Clear Sky Science · en
Miller–Ross-functions coefficients and kernel-based CT-scan enhancement technique
Sharper Brain Scans for Clearer Answers
Computed tomography (CT) scans are central to diagnosing brain disorders, but the raw images can be noisy, blurry, or low in contrast—especially when doctors try to reduce radiation dose. This paper explores a mathematically driven way to sharpen brain CT images before they are analyzed by radiologists or computer algorithms. Instead of relying on large neural networks, the authors use a carefully designed 3 × 3 image filter built from a special family of mathematical functions, aiming for clearer structure and better visibility of fine details in medical scans.

From Abstract Math to Image Filters
At the heart of the work lies a class of complex-valued functions known as Miller–Ross functions, originally developed to solve fractional differential equations. Mathematicians study these functions for their geometric properties, such as how they map one region of the complex plane to another without overlaps. The authors harness these properties to control how pixel intensities in an image are transformed. By analyzing and bounding the coefficients in the series expansion of these functions, they derive explicit numerical values that can be used as weights in an image filter. These weights are then assembled into a 3 × 3 kernel—a tiny grid that slides across the image, combining nearby pixel values to enhance local structure.

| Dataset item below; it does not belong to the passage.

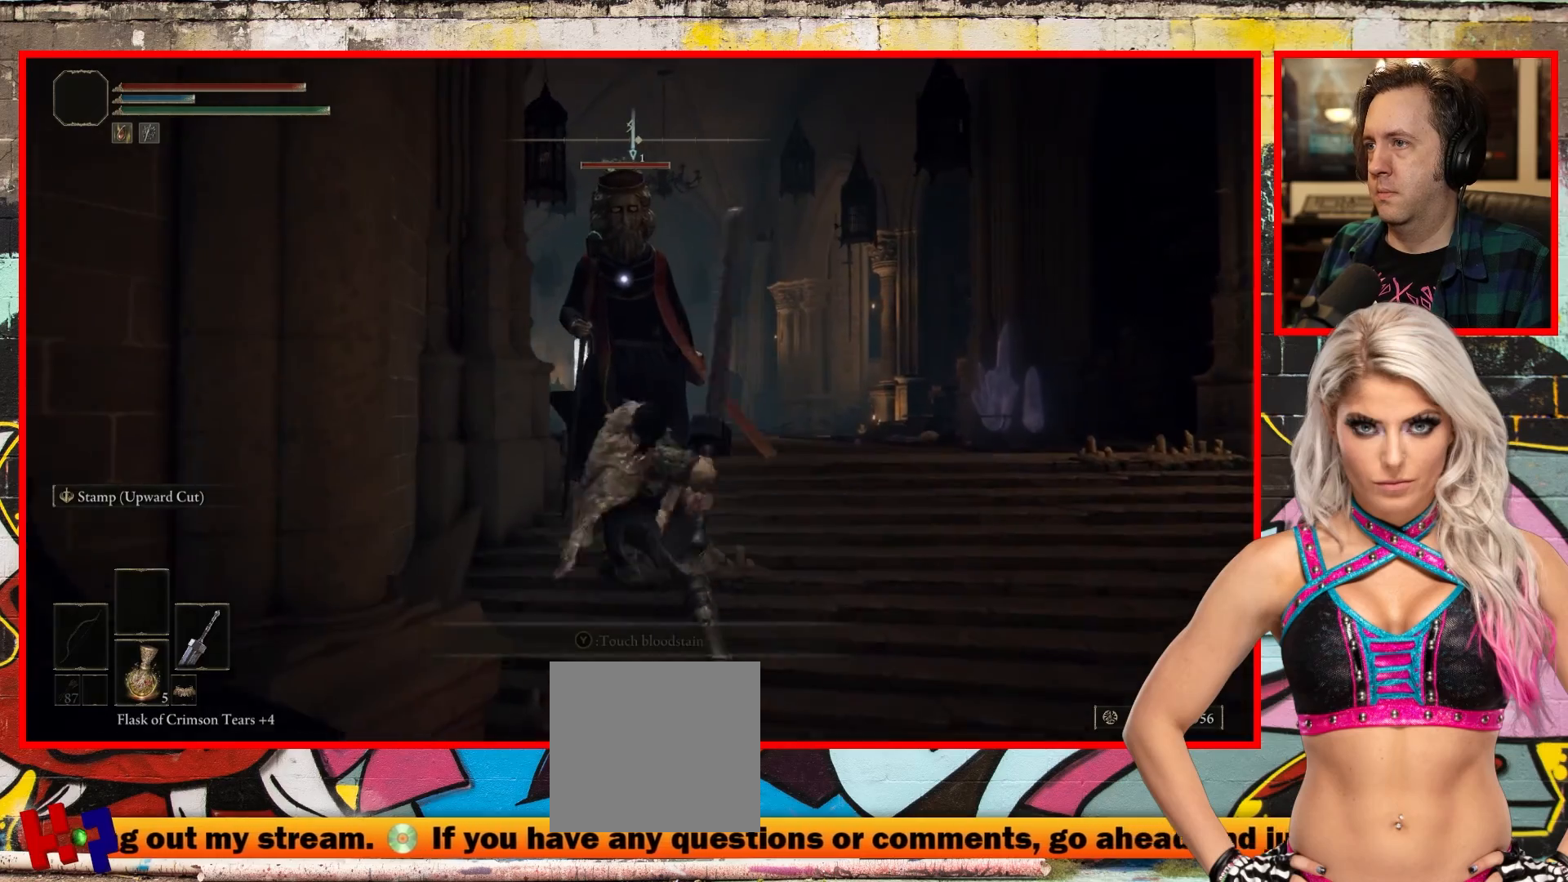
{"buttons": [], "left_stick": "up", "right_stick": "center", "events": []}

Building a Tunable Enhancement Kernel
The key idea is to turn several abstract parameters appearing in the Miller–Ross framework into knobs that determine how the filter behaves. Different parameters influence how strongly edges are emphasized, how much noise is suppressed, and how fine details are treated. Using inequalities they prove for the function coefficients, the authors generate nine numbers that populate the 3 × 3 kernel. They focus in particular on a fractional parameter that strongly affects how subtle structures in the brain—such as tissue boundaries and small lesions—are brought out. By adjusting this parameter and others, they can move between gentler and more aggressive enhancement while staying within mathematically controlled limits.

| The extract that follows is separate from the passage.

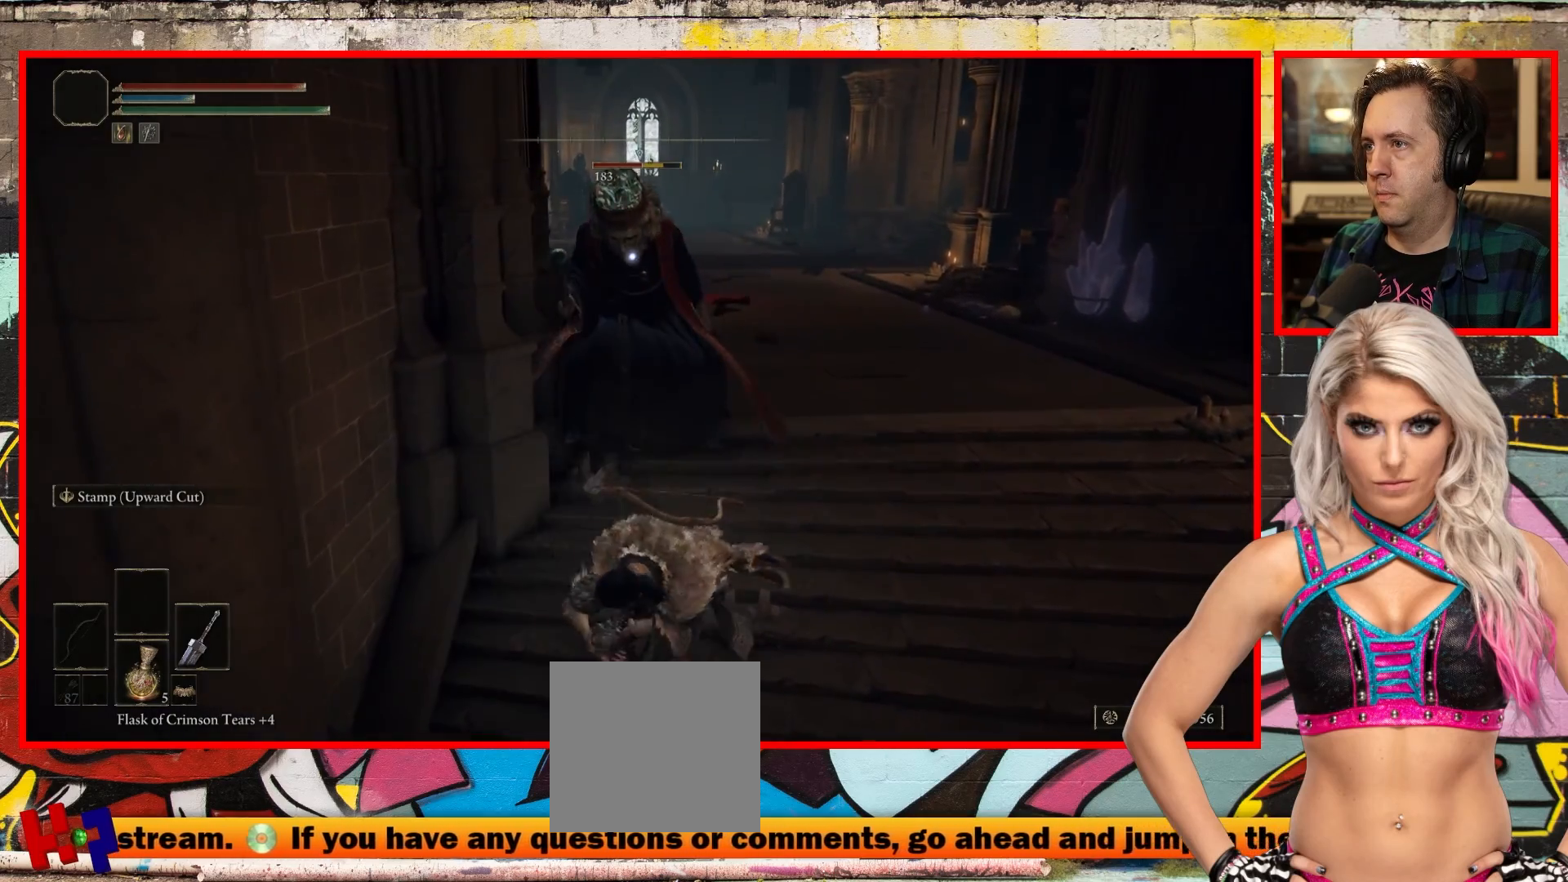
{"buttons": [], "left_stick": "up-right", "right_stick": "center", "events": []}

Putting the Method to the Test on Real CT Data
To assess their approach, the researchers apply these Miller–Ross–based kernels to 155 infected brain CT images drawn from a public dataset. They design three main experimental scenarios, each fixing most parameters while varying one key quantity: in the first, they tune a contrast-like parameter; in the second and third, they vary another fractional parameter under two different settings. For each CT image, they search for the parameter value that gives the best improvement. The quality of the enhanced images is measured using two standard metrics: Peak Signal-to-Noise Ratio (PSNR), which gauges how much the image differs from a reference, and Structural Similarity Index (SSIM), which reflects how well important patterns and structures are preserved. In the best cases, the method produces remarkably high PSNR and SSIM values, with some images reaching SSIM close to 0.99, indicating very strong structural fidelity.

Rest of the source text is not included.